Visual Testing Figma-to-Code: Why Generating Code Without Visual Verification Is Blind Faith
Key Takeaways
- Figma-to-code tools generate functional code, but visual fidelity to the original mockup is never guaranteed
- Visual discrepancies between Figma mockups and browser rendering are systematic, not exceptional
- No automated code generation tool produces pixel-perfect results, and claiming otherwise is marketing
- Automated visual testing is the only objective way to measure the gap between design intent and code output
- Without visual verification, you ship a product whose actual appearance nobody has validated
Visual testing for Figma-to-code refers, according to the W3C's definition of visual conformance testing, to "the automated verification process that compares the visual rendering of an implementation with its reference specification, in order to detect any deviation perceptible to the user" (W3C, CSS Test Suite Documentation). Applied to the Figma-to-code workflow, it involves comparing the original Figma mockup with the actual rendering of the generated code in a browser.

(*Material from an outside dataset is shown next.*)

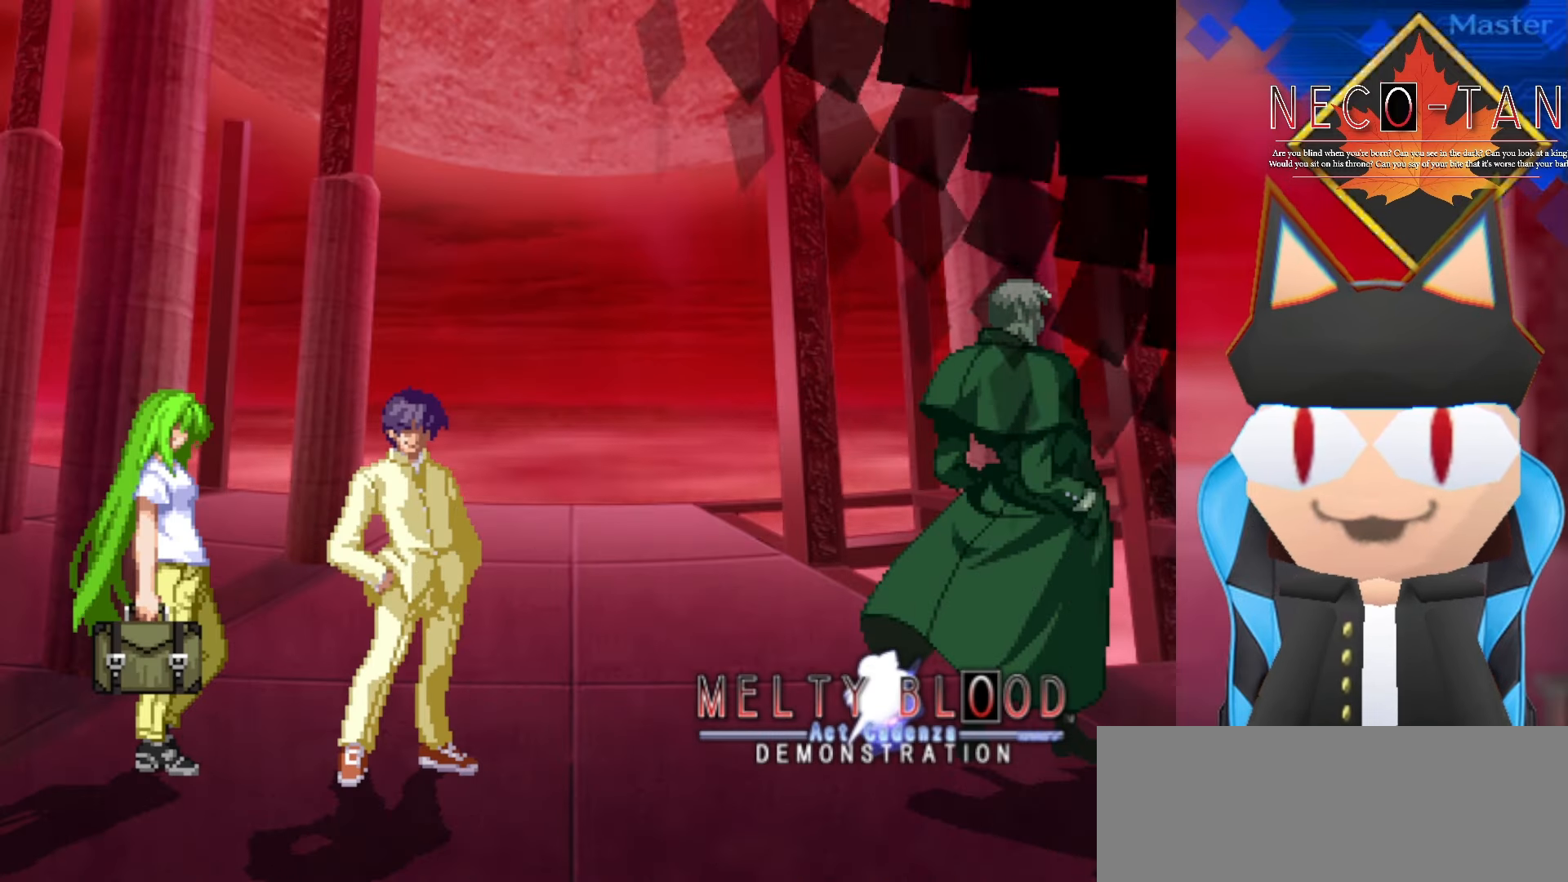
{"buttons": [], "left_stick": "center", "events": [[234, "L2", "down"], [384, "L2", "up"]]}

The web development industry is living through a fascinating era. Tools like Locofy, Anima, Builder.io, TeleportHQ, and Figma Dev Mode promise to transform your Figma mockups into production-ready code. The idea is appealing: your designer creates in Figma, a tool automatically generates the corresponding HTML, CSS, React, or Vue, and your developer just needs to polish. The announced time savings are spectacular — some claim an 80% reduction in integration time.

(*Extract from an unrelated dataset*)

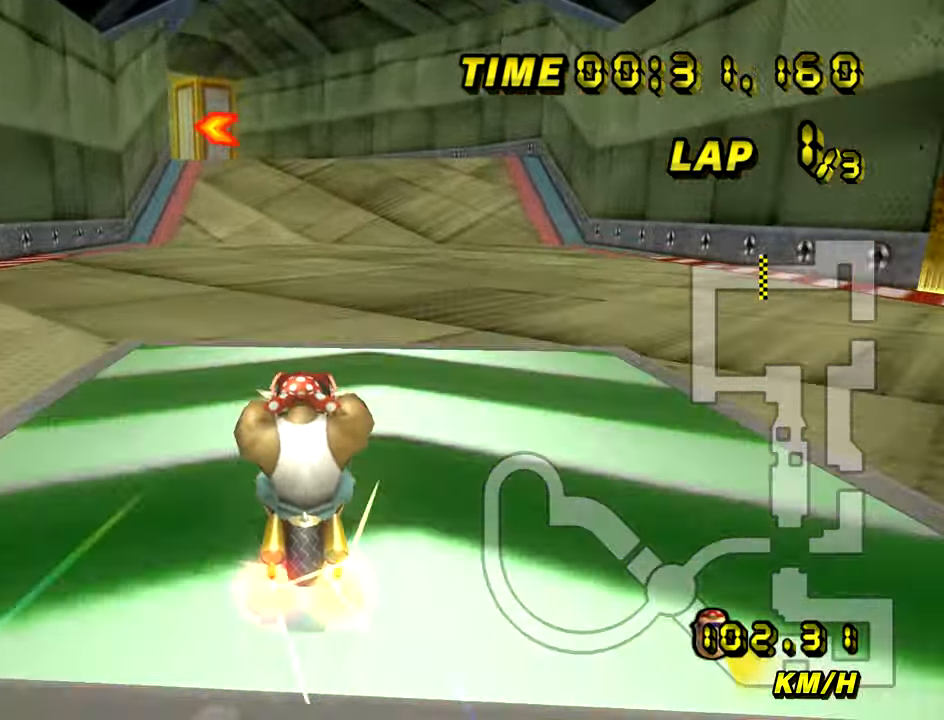
Gameplay with a controller (Nintendo layout); each line is a JSON object with the inputs held at the frame after it. "events" lists button and stick changes between this image and that frame as [ms after this image, input, new state], when the widget could be followed in between. Not read: B L3 R3 X Y Z.
{"buttons": ["A"], "left_stick": "left", "events": []}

But here's the question nobody asks: does the generated code actually look like the mockup?
The Myth of Automatically Generated Pixel-Perfect Code
Let's be direct: no Figma-to-code tool produces a result identical to the original mockup. Not Locofy. Not Anima. Not Builder.io. None of them.
This isn't gratuitous criticism. It's an unavoidable technical reality. Figma and the browser are two fundamentally different rendering engines. Figma uses its own vector engine. The browser uses a CSS engine with its own rules for cascade, specificity, box model, and typographic handling. Claiming that an algorithm can perfectly translate one to the other ignores decades of CSS complexity.
The discrepancies are systematic and predictable. Line-heights don't match exactly. Spacing is rounded differently. Fonts don't render the same way between Figma (which uses Skia) and Chrome (which uses HarfBuzz with specific hinting and subpixel rendering). Drop shadows, gradients, rounded borders — every CSS property has rendering subtleties that Figma doesn't model identically.
The result: even in the best case, there's always a gap. The question isn't "is there a gap?" but "is the gap acceptable?"
And to answer that question, you need to measure the gap. Which brings us to visual testing.
How Figma-to-Code Tools Work (and Where They Fail)
To understand why visual verification is essential, you need to understand what these tools actually do.
Locofy: The Promise of Total Automation
Locofy analyzes your Figma design, identifies components, and generates React, Next.js, Vue, or HTML/CSS code. The tool uses a combination of heuristic rules and machine learning to interpret the design's structure. It tries to guess intentions: is this group of elements a card component? Is this text a heading or a paragraph?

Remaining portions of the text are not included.